>>>

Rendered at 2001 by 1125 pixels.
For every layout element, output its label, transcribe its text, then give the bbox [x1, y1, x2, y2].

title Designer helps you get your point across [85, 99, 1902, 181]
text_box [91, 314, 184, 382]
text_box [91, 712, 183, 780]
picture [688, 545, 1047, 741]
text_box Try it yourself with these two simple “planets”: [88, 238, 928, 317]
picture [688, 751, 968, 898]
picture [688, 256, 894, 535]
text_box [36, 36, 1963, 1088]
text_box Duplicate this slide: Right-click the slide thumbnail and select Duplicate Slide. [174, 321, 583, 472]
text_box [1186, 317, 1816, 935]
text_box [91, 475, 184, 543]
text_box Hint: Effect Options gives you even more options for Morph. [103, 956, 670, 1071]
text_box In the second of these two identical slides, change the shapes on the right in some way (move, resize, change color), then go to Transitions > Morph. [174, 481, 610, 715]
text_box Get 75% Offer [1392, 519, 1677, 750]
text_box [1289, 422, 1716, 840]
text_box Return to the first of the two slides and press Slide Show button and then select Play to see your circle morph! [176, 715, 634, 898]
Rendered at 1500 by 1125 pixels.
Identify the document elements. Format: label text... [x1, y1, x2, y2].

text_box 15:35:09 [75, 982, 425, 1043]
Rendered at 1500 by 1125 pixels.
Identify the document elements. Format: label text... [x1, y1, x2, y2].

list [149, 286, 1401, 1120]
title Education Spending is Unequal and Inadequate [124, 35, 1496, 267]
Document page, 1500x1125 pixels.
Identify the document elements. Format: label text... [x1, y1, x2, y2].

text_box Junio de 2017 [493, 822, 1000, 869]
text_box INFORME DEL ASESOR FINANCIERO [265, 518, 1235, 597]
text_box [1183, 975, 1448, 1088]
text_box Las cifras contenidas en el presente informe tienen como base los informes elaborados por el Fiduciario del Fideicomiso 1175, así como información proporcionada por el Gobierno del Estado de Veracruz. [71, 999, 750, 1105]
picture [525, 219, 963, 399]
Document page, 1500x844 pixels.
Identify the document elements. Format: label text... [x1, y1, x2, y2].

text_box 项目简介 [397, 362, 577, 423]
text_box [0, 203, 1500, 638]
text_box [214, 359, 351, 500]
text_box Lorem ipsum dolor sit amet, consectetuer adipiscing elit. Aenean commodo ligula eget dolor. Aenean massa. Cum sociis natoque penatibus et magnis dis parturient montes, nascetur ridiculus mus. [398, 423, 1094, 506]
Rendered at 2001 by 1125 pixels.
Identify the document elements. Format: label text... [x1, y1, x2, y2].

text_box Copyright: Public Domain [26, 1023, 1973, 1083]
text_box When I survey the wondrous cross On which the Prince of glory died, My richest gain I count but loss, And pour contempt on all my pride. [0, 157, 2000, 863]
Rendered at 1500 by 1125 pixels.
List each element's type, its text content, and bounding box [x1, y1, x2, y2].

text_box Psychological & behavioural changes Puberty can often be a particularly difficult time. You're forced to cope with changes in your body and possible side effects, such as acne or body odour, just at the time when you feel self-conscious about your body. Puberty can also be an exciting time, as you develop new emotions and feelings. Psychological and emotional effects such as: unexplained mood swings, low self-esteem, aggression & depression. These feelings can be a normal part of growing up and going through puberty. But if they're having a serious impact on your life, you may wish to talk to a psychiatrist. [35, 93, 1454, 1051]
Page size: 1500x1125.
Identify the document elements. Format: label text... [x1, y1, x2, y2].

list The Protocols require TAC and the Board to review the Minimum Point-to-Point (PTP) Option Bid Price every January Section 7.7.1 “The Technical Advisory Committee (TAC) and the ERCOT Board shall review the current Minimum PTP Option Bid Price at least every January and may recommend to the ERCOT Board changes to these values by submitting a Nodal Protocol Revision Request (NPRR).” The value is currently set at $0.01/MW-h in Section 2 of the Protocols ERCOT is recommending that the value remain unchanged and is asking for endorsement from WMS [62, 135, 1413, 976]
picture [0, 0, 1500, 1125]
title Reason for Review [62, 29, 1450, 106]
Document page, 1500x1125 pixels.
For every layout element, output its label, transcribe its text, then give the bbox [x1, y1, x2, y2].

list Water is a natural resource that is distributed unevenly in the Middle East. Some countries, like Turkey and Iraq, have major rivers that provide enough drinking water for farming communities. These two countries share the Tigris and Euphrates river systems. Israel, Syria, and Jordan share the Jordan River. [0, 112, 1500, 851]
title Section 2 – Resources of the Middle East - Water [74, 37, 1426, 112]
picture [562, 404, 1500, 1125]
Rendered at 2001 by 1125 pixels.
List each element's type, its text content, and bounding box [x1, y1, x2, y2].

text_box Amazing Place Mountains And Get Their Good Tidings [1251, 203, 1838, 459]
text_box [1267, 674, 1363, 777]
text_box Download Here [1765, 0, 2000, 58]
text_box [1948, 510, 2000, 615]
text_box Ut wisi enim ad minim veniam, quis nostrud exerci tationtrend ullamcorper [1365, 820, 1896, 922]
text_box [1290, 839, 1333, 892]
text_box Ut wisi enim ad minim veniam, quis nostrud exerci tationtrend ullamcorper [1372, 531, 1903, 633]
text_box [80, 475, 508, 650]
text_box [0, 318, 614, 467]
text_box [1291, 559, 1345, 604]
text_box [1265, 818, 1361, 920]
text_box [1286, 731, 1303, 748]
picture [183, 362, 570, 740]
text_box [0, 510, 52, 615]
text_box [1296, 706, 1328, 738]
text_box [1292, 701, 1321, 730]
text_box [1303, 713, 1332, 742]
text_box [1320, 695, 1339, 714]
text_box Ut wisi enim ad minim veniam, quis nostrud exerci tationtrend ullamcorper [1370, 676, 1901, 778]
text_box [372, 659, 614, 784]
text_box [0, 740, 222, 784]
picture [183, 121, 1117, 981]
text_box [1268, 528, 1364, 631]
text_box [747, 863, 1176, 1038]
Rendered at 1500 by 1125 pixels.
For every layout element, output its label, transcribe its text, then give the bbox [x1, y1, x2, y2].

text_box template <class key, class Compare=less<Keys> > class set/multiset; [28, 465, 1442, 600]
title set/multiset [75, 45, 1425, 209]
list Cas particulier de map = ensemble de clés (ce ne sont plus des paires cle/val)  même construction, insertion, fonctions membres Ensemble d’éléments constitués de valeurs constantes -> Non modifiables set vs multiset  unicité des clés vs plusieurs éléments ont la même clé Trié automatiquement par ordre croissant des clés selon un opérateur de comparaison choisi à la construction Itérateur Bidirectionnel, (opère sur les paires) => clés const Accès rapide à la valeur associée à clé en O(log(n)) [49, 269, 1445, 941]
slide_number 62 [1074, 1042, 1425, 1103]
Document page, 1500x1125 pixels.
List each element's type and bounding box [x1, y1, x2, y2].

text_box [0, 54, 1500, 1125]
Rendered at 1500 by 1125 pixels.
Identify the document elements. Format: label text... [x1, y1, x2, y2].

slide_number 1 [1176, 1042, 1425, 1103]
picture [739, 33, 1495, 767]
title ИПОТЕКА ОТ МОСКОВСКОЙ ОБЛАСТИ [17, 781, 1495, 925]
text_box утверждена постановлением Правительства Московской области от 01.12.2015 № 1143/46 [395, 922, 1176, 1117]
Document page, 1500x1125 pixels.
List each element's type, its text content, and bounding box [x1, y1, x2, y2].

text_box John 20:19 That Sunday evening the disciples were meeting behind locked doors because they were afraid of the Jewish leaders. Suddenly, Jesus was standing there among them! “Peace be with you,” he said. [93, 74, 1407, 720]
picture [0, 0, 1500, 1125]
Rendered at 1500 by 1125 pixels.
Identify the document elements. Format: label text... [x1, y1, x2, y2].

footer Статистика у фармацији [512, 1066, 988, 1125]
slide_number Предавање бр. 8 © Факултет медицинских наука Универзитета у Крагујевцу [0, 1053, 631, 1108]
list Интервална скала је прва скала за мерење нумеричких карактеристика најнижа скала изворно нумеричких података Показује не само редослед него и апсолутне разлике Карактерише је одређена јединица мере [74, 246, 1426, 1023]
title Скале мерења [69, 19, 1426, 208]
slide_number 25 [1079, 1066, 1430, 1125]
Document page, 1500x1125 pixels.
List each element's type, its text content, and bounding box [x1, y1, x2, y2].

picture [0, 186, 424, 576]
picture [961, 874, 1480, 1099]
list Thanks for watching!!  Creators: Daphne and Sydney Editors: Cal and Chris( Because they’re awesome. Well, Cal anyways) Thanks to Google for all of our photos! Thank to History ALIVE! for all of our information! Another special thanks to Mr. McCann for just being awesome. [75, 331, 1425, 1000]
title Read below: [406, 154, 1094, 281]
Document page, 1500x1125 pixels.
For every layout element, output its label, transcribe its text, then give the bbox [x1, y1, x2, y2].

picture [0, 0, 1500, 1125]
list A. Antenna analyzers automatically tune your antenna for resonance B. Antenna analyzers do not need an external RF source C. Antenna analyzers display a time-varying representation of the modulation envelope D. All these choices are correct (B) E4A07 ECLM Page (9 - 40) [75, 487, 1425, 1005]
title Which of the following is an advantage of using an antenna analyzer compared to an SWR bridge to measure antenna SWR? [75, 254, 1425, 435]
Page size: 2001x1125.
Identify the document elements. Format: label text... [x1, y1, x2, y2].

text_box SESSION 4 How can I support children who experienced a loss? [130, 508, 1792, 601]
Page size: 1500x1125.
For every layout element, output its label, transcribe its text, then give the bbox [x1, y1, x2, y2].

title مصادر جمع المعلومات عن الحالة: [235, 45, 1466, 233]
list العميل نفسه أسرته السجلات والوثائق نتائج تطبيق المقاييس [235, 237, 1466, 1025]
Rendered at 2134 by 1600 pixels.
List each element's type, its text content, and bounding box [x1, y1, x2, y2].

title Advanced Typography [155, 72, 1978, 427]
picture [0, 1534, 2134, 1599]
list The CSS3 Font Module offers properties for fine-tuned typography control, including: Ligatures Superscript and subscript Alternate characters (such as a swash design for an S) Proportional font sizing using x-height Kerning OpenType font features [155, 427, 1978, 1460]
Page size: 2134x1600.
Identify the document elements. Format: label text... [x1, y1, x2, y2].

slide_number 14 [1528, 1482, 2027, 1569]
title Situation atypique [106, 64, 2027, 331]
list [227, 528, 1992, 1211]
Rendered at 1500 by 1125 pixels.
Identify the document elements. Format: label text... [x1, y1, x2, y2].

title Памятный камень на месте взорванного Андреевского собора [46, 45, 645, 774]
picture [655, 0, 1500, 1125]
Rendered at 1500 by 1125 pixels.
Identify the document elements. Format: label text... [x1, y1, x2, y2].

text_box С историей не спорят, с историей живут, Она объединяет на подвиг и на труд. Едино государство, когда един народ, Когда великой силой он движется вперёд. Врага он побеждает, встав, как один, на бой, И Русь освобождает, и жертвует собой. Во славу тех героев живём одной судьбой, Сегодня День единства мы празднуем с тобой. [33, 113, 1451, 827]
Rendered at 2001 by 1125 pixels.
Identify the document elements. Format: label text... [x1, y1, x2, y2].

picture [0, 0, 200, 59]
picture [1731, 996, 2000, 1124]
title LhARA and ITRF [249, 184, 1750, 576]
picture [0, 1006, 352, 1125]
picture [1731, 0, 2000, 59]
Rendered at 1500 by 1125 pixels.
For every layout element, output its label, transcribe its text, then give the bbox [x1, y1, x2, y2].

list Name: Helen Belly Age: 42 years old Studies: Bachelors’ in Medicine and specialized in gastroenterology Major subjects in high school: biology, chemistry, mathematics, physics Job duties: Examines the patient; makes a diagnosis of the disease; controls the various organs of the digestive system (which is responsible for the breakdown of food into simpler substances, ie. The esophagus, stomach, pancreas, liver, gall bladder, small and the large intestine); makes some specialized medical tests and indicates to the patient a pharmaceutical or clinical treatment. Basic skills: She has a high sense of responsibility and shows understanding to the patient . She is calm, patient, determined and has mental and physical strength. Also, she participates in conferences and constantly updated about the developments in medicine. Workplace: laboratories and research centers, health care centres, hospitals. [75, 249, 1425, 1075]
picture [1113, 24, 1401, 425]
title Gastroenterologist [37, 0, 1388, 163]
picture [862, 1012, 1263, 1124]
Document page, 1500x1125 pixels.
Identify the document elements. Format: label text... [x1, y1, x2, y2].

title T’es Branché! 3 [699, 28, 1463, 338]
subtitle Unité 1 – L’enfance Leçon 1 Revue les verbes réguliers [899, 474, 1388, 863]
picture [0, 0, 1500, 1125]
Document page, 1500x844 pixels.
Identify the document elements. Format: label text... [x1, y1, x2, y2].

<<<

▶ [What is expected] All lines from the opening of the records through the line where "text_box [91, 314, 184, 382]" occurs are to be output verbatim. No other line belongs in the answer.

▶ [Task output]
Rendered at 2001 by 1125 pixels.
For every layout element, output its label, transcribe its text, then give the bbox [x1, y1, x2, y2].

title Designer helps you get your point across [85, 99, 1902, 181]
text_box [91, 314, 184, 382]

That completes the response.